Not much different here. The Chiefs can still spend — they’ve offered themselves room to spend because of their own past — but they can’t spend on everyone when the quarterback is about to charge nearly $50 million to the salary cap.

Consider it the tax of success.

All teams encounters these choices on players — what is their value and how much are you willing to pay for that value — though some of them more frequently than others because some frankly draft and develop better than others. But few teams are paying one player $50 million. None had ever paid someone that percentage of the cap and held the Lombardi Trophy at season’s end.

The Chiefs were the outlier, and they were the outlier in part because they made this kind of move to intentionally separate themselves. The margin for error is thin when you have star players in a capped league.

So what next? Well, there’s a little bit of an it-depends answer here, but the immediacy requires a fact-finding mission. On Jones. On Sneed. On Brown. On the rest.

The Chiefs can just follow their own bread crumbs: Be prepared for every option, however popular or otherwise. Veach left Indianapolis a year ago thinking he’d made progress on a deal with Hill. Things changed. Other wide receivers got paid. Hill’s asking price shot up. The return for a trade — a player the Chiefs had very little interest in moving — was too good to pass up. The salary cap space, too.

We know the final result.

Those same circumstances confront the Chiefs again now. They will next offseason. And in 2025. And on we go.

This is their life now.

What’s the cost of extending their own key players? What’s the market for them?
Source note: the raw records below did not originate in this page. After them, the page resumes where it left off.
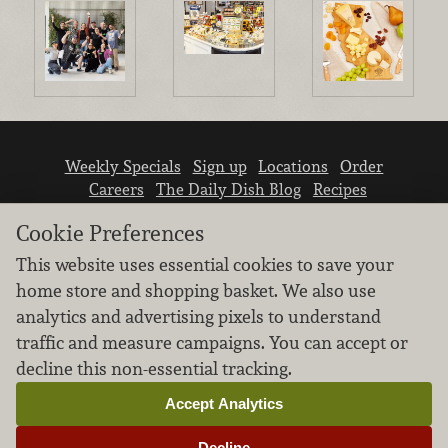
Weekly Specials
Sign up
Locations
Order
Careers
The Daily Dish Blog
Recipes
Vendor info
Newsroom
Contact us
Cookie Preferences
This website uses essential cookies to save your
home store and shopping basket. We also use
analytics and advertising pixels to understand
traffic and measure campaigns. You can accept or
We don’t sell your personal information.
decline this non-essential tracking.
Learn how we protect and respect the privacy of
our guests.
Accept Analytics
Cookie settings
Decline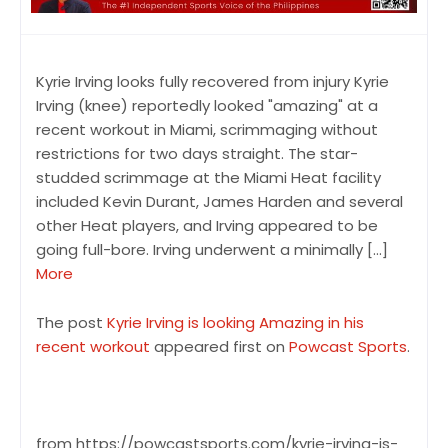
Kyrie Irving looks fully recovered from injury Kyrie
Irving (knee) reportedly looked "amazing" at a
recent workout in Miami, scrimmaging without
restrictions for two days straight. The star-
studded scrimmage at the Miami Heat facility
included Kevin Durant, James Harden and several
other Heat players, and Irving appeared to be
going full-bore. Irving underwent a minimally […]
More
The post
Kyrie Irving is looking Amazing in his
recent workout
appeared first on
Powcast Sports
.
from https://powcastsports.com/kyrie-irving-is-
These aren’t comfortable conversations, but you think it was pleasant broaching the topic of trading the guy who broke the franchise record for receptions in a single season?

The Chiefs are here because they embraced the uncomfortable. Embraced the unpopular.

They do not need to treat the end result of the Hill trade as a guide. They do need to treat the processes that led them to that decision as a guide.

Because at some point, that process will kick out the same long-term answer. And they’ll have to be prepared to pull the trigger on it once more.

Ruthless as it is, the attachment is not the players. The attachment is to winning.